154 13:56 <jnewbery> (or put differently, breaking script caching would ~double block validation time)
155 13:57 <ariard> Hmmm verifying the scripts according to the consensus rules of the next block, it's really obscure it's in case of softfork ?
156 13:57 <digi_james> jonatack: as of the current PR, it will return consensus failure
157 13:57 <digi_james> with script errors, but the 2nd check for policy failure has been removed.
158 13:58 <digi_james> But the rpc call adds a single_threaded_validation argument, so the inputs are checked in sequence
159 13:58 <jonatack> thanks!
160 13:58 <digi_james> ....which allows the caller to receive specific script errors, unlike the parallel case
161 13:59 <digi_james> Previously, you would get policy or consensus failures
162 13:59 <jnewbery> ariard: yes that's particularly obscure, but just the fact that we're calling CheckInputs() again seems pretty weird until you realise it's specifically for caching
163 13:59 <digi_james> That no longer the case
164 13:59 <ariard> I mean CheckInputsFromMempoolAndCache seems only an optimization in case of softfork activation, which doesn't happen often,so you add a burden for every tx getting into memppol
166 14:00 <jnewbery> ariard: no, it's an optimization for all txs
167 14:00 <hugohn> scriptExecutionCache.insert(hash_cache_entry); is called in the running parallel case
168 14:00 <jnewbery> before CheckInputsFromMempoolAndCache we haven't validated the scripts according to consensus rules
169 14:00 <ariard> but couldn't we cache at once in the first calls of CheckInputs ?

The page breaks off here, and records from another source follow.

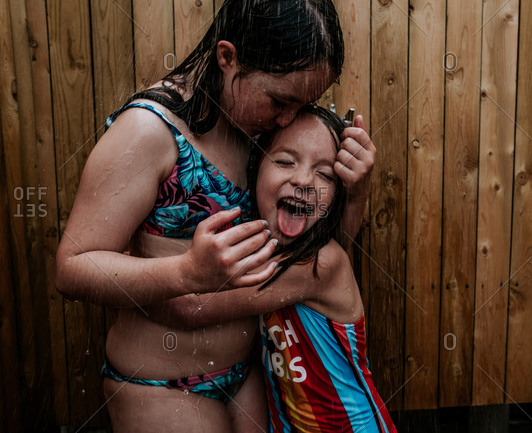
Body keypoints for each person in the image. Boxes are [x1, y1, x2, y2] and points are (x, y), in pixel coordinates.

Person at [54, 1, 375, 432]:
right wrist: (184, 272)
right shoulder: (150, 134)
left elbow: (318, 260)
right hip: (160, 385)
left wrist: (355, 194)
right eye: (280, 100)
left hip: (248, 378)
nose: (287, 118)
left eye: (302, 105)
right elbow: (73, 267)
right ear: (228, 58)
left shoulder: (266, 132)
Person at [151, 104, 397, 432]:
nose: (304, 180)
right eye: (284, 162)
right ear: (254, 172)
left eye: (325, 174)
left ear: (334, 199)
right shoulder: (279, 252)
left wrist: (135, 259)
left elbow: (190, 307)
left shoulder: (323, 263)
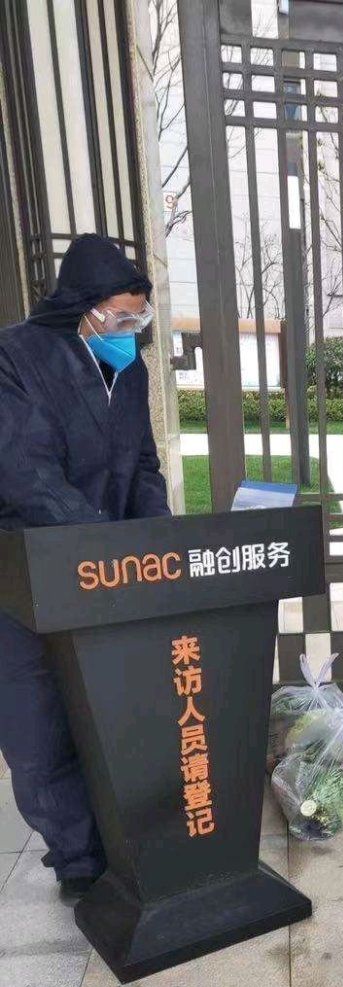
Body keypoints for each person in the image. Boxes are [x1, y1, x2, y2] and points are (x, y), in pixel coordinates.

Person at [0, 234, 169, 900]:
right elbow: (24, 473)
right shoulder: (15, 357)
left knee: (111, 711)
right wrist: (101, 543)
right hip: (33, 569)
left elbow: (145, 467)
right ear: (85, 308)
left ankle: (126, 838)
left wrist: (157, 545)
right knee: (37, 720)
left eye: (137, 319)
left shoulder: (130, 370)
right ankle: (75, 857)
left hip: (109, 572)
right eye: (121, 318)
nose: (130, 332)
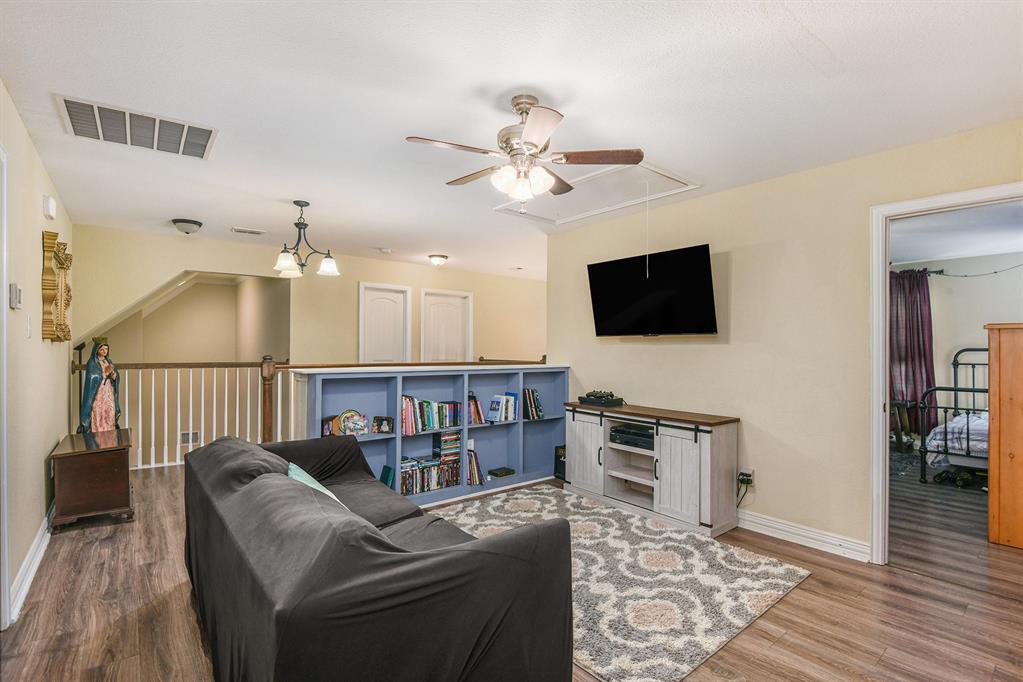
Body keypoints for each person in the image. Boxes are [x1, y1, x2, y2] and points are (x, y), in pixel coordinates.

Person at [79, 339, 120, 433]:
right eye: (102, 349)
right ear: (96, 350)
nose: (104, 351)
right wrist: (103, 374)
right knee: (98, 410)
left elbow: (115, 374)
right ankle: (98, 433)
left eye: (106, 349)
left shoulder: (108, 361)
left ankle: (109, 431)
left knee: (109, 410)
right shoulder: (92, 362)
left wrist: (114, 375)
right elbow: (92, 376)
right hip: (98, 391)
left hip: (108, 390)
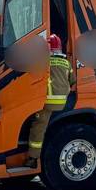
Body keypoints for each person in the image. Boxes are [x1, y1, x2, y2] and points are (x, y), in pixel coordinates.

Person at [26, 34, 75, 167]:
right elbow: (73, 81)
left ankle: (32, 158)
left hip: (46, 102)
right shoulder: (66, 63)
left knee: (38, 128)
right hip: (63, 102)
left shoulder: (43, 62)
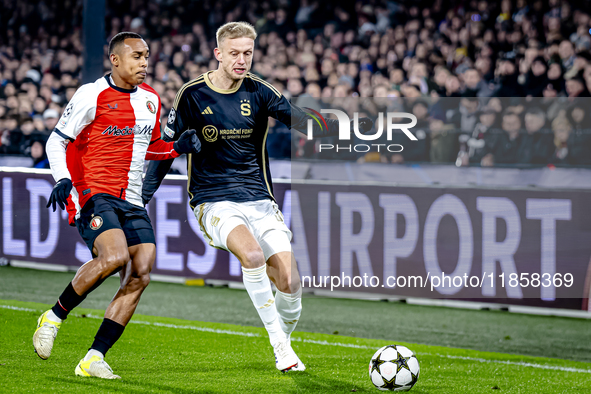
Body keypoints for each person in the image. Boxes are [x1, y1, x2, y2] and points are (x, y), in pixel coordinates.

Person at [142, 22, 371, 372]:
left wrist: (339, 126)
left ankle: (284, 340)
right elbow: (165, 151)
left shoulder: (260, 91)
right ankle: (280, 347)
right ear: (218, 53)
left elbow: (300, 120)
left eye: (247, 53)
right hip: (213, 200)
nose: (241, 60)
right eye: (234, 53)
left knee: (291, 282)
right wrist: (141, 198)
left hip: (260, 200)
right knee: (251, 256)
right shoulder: (191, 94)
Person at [33, 32, 200, 379]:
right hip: (93, 192)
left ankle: (94, 357)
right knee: (114, 257)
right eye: (137, 56)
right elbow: (57, 140)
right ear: (115, 59)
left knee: (141, 271)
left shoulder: (151, 99)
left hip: (132, 199)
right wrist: (61, 179)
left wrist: (176, 147)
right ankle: (52, 317)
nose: (144, 63)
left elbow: (151, 147)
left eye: (147, 56)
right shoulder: (91, 94)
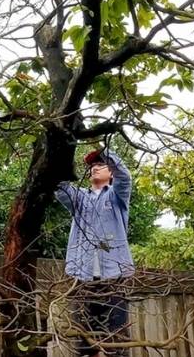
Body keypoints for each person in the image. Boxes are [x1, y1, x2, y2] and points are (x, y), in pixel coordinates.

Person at [55, 148, 134, 357]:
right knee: (83, 343)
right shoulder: (79, 198)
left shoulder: (118, 196)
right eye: (91, 166)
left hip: (114, 278)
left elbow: (124, 176)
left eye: (101, 164)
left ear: (111, 172)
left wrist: (103, 150)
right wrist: (62, 152)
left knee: (116, 341)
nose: (95, 167)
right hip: (82, 278)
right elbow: (59, 186)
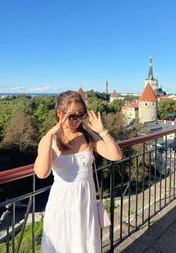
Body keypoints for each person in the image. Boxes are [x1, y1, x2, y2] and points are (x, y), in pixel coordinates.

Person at [34, 90, 122, 253]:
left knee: (84, 244)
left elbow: (115, 155)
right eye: (72, 116)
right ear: (60, 113)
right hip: (62, 203)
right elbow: (41, 173)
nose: (78, 120)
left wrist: (102, 131)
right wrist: (49, 135)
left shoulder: (87, 136)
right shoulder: (50, 140)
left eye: (81, 114)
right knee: (62, 244)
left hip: (85, 201)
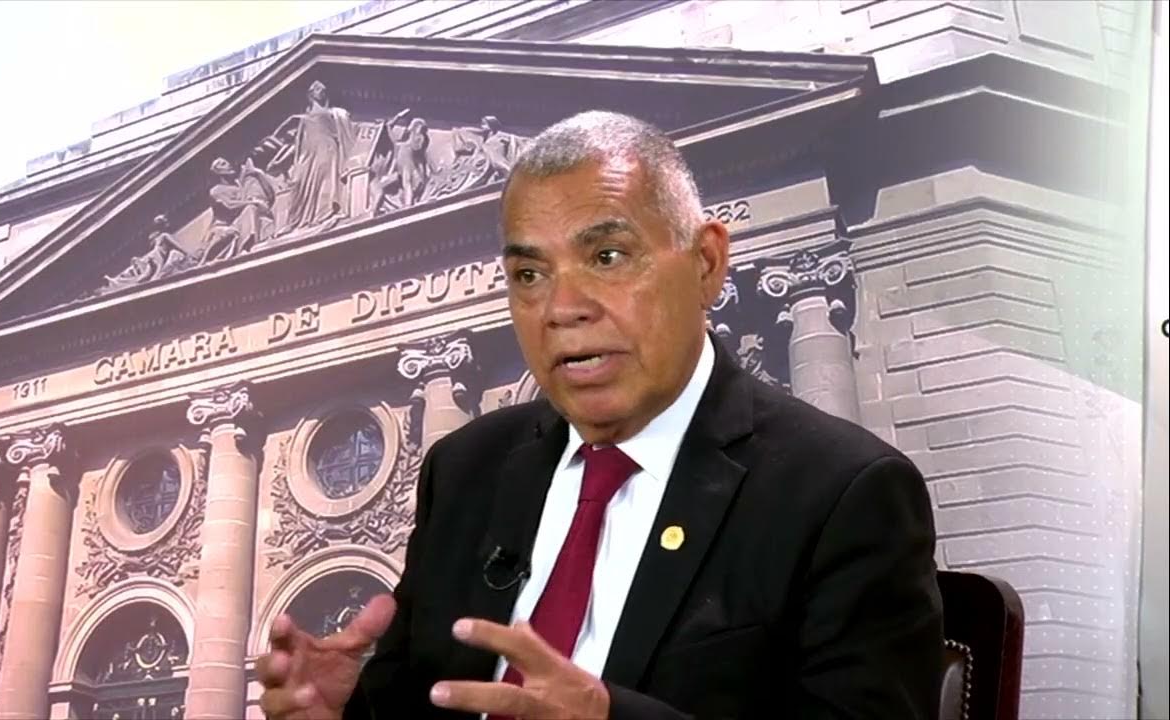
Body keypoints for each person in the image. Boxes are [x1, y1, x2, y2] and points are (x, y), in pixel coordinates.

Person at [258, 111, 943, 719]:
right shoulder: (466, 470)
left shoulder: (843, 494)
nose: (563, 309)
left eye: (608, 257)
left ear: (706, 263)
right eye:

170 14:01 <ariard> oh gotcha it's because the check against consensus rules is only in case of standardness check failure
171 14:01 <jnewbery> ariard: no, because the first time round, if the scripts succeed verification with policy rules, we don't check against consensus rules
172 14:01 <jnewbery> exactly
173 14:01 <ariard> that's weird
174 14:02 <fjahr> Before everyone leaves, question on code structure/naming: I would like to understand the reasoning for wrapping CheckInputs() in RunCheckInputsMaybeParallel(). Rather than that I would probably have put that logic into ChecksInputs() itself and then have it delegate to CheckInputsParallel() or so. I would like to understand if there are other factors at play that I am not seeing, like keeping the changes in
175 14:02 <fjahr> CheckInputs() as minimal as possible for example. Then the chosen structure would make more sense to me.

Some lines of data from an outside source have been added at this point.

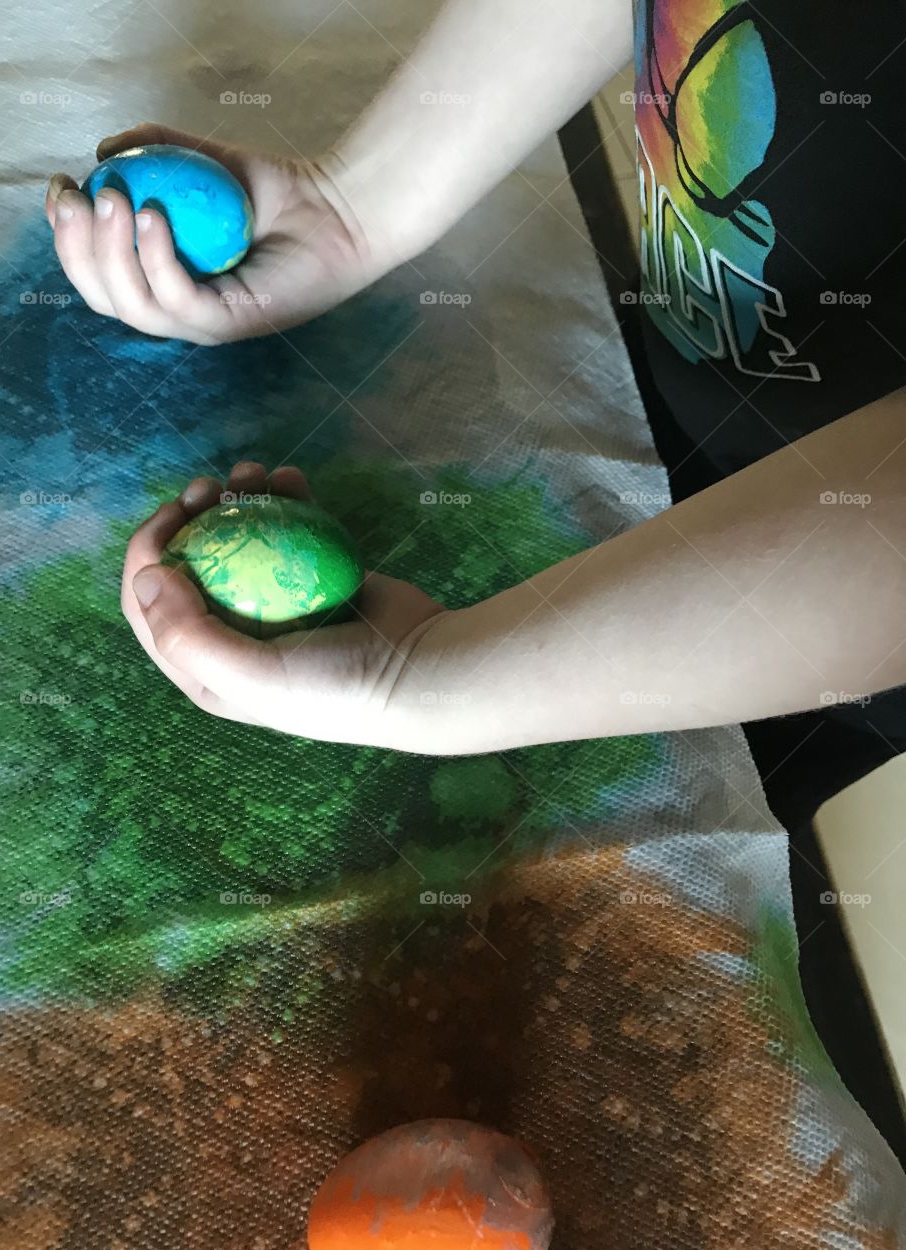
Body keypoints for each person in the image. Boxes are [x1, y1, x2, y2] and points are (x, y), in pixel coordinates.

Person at [44, 0, 905, 833]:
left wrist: (429, 682)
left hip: (832, 611)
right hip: (711, 376)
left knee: (715, 787)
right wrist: (353, 209)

177 14:03 <jnewbery> I also thought that was a bit weird, but didn't look into alternative ways of doing it
178 14:04 <digi_james> Ok, if you don't mind, Id suggest wrapping it up here.
179 14:04 <jnewbery> Thanks digi_james!
181 14:04 <digi_james> jnewbery: Cheer!
182 14:04 <digi_james> *Cheers
183 14:04 <jnewbery> Tough PR this week. Great job uncovering the subtleties.
184 14:04 <hugohn> wouldn't one reason be that CheckInputs() is also called by BlockConnected(), which already does things in parallel?
185 14:05 <jonatack> Thanks digi_james and everyone!